*DOCUMENT*
──────
Summary
- Gold prices have corrected to $3000 per ounce, but are expected to rise to $4000 by 2025 due to economic uncertainties and potential Fed easing.
- Trump’s tariffs and geopolitical tensions are causing market volatility, which is bearish in the short term, but bullish for gold in the mid to long term.
- Higher tariffs can lead to inflation and economic crises, prompting the Fed to ease monetary policies, which will support gold prices.
- Despite short-term volatility, gold has substantial upside potential due to the Fed’s potential quantitative easing and the economic impact of tariffs.
Anthony Bradshaw
A lot has happened since my last article about gold even though it was only written in March this year. President Trump’s tariffs have only gotten worse; gold has risen past $3150 per ounce, only to correct to about $3000 as I am writing this. But are Trump’s tariffs and rising geopolitical uncertainty ahead so bearish for the prices of gold?
In my view, just the opposite is true in the mid-to-long term. The more likely the U.S. economy will enter an economic crisis in the near future, the more likely the gold prices will soar thanks to the Fed’s money printing and the government’s fiscal stimuli. But let me talk more of the upside and downside factors. I will also explain how I came up with a price target of $4000 per ounce in 2025.
Gold’s wonderful rally and its short-term correction

Goldprice.org
Gold prices have decreased due to stock market volatility caused by higher tariffs and rising geopolitical tensions between the U.S. and China. However, I believe this is a short-term correction that can be used to build a bigger position in gold. I will explain why this has happened and why gold prices will only rise.
Trump’s tariffs—what do they mean for the U.S. economy
This Monday, rumors about a potential trade war pause quickly disappeared after Trump threatened to raise tariffs on Chinese imports by another 50% unless China canceled retaliatory duties. Last week the Chinese government imposed a 34% tariff on American imports due to Trump announcing his list of so-called “reciprocal tariffs.” Soon after that, China’s Commerce Ministry protested against the US threat of increasing tariffs and promised to take countermeasures to protect China’s own rights and interests. That is why since this Monday the asset markets all over the world have been trading in the red.
The new tariffs were in addition to the escalating trade relations between the US and other countries. So far, since Trump’s January inauguration, the US has imposed tariffs on goods from Canada, Mexico, and China. But why exactly did the markets start panicking? After all, not just gold and precious metals have depreciated, but most of the global stock indices have reacted negatively to the rising tariffs.
To start with, tariffs discourage multilateral trade and lead to geopolitical uncertainty. The deteriorating international relations between two superpowers, namely China and the U.S., mean that an economic conflict can expand to a political one. For example, there are tensions around Taiwan that can possibly intensify, thus expanding to a military conflict.
Then, higher tariffs on Chinese goods would discourage Chinese companies from supplying their products to the U.S. Even if they continue selling goods to U.S. consumers, then the demand for these will decrease to multi-year lows thanks to the substantially higher prices. For example, 50% tariffs mean that the very same Chinese products would cost U.S. consumers 50% more. This is even more the case, given the fact Chinese goods generally do not have a reputation for exclusive quality. Instead, many people buy them because of their low prices. But despite falling demand for Chinese goods, the tariff hike would still lead to a rise in the general price level, thus raising official inflation readings.
──────
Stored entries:

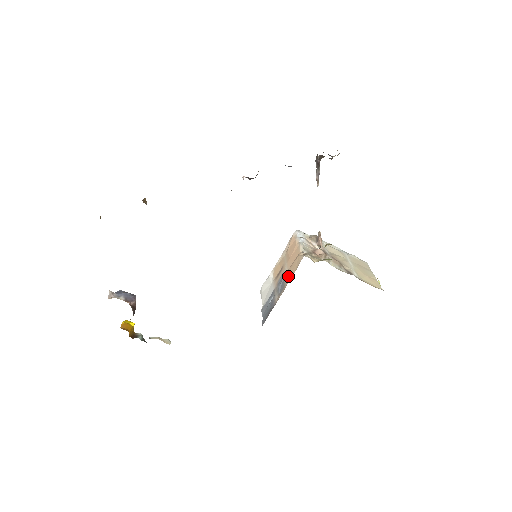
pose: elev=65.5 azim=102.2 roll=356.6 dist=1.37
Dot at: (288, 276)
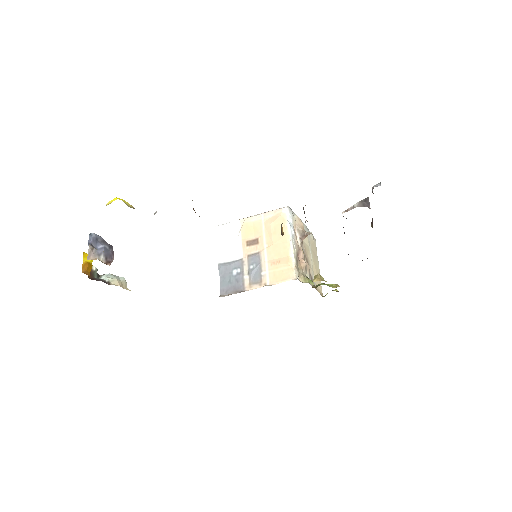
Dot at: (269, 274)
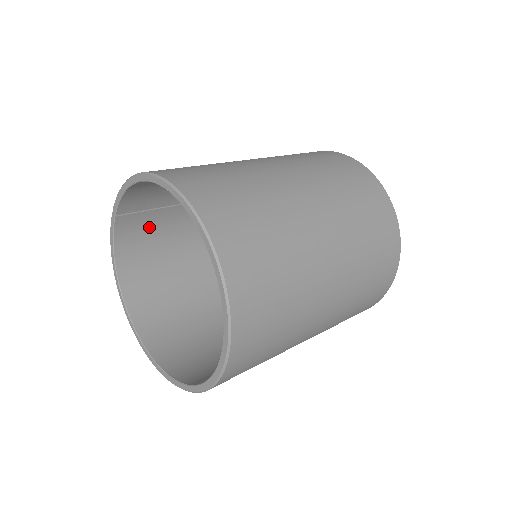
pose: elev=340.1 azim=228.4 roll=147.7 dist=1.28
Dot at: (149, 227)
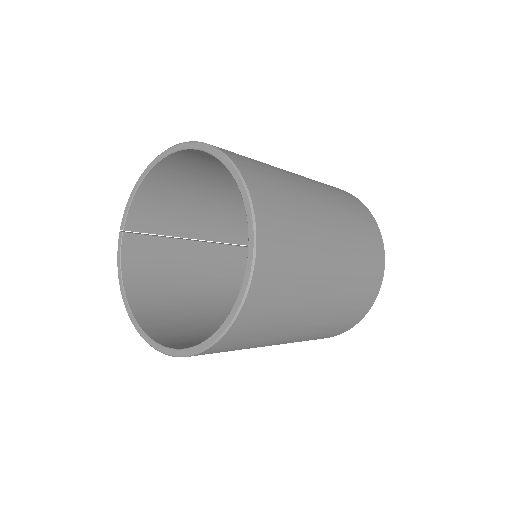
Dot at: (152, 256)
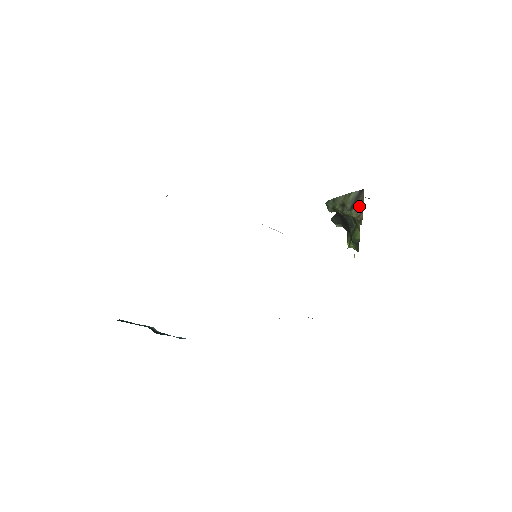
──────
*WORK TO DO*
A) In the gold article, what tariff did the Chinese government impose on American imports last week?
B) Output the passage of the gold article between "In my view, just" and "will only rise.", inclusive.
The listing has no connection to the gold article.

*PER-TASK OUTPUTS*
A) A 34% tariff.

B)
In my view, just the opposite is true in the mid-to-long term. The more likely the U.S. economy will enter an economic crisis in the near future, the more likely the gold prices will soar thanks to the Fed’s money printing and the government’s fiscal stimuli. But let me talk more of the upside and downside factors. I will also explain how I came up with a price target of $4000 per ounce in 2025.
Gold’s wonderful rally and its short-term correction

Goldprice.org
Gold prices have decreased due to stock market volatility caused by higher tariffs and rising geopolitical tensions between the U.S. and China. However, I believe this is a short-term correction that can be used to build a bigger position in gold. I will explain why this has happened and why gold prices will only rise.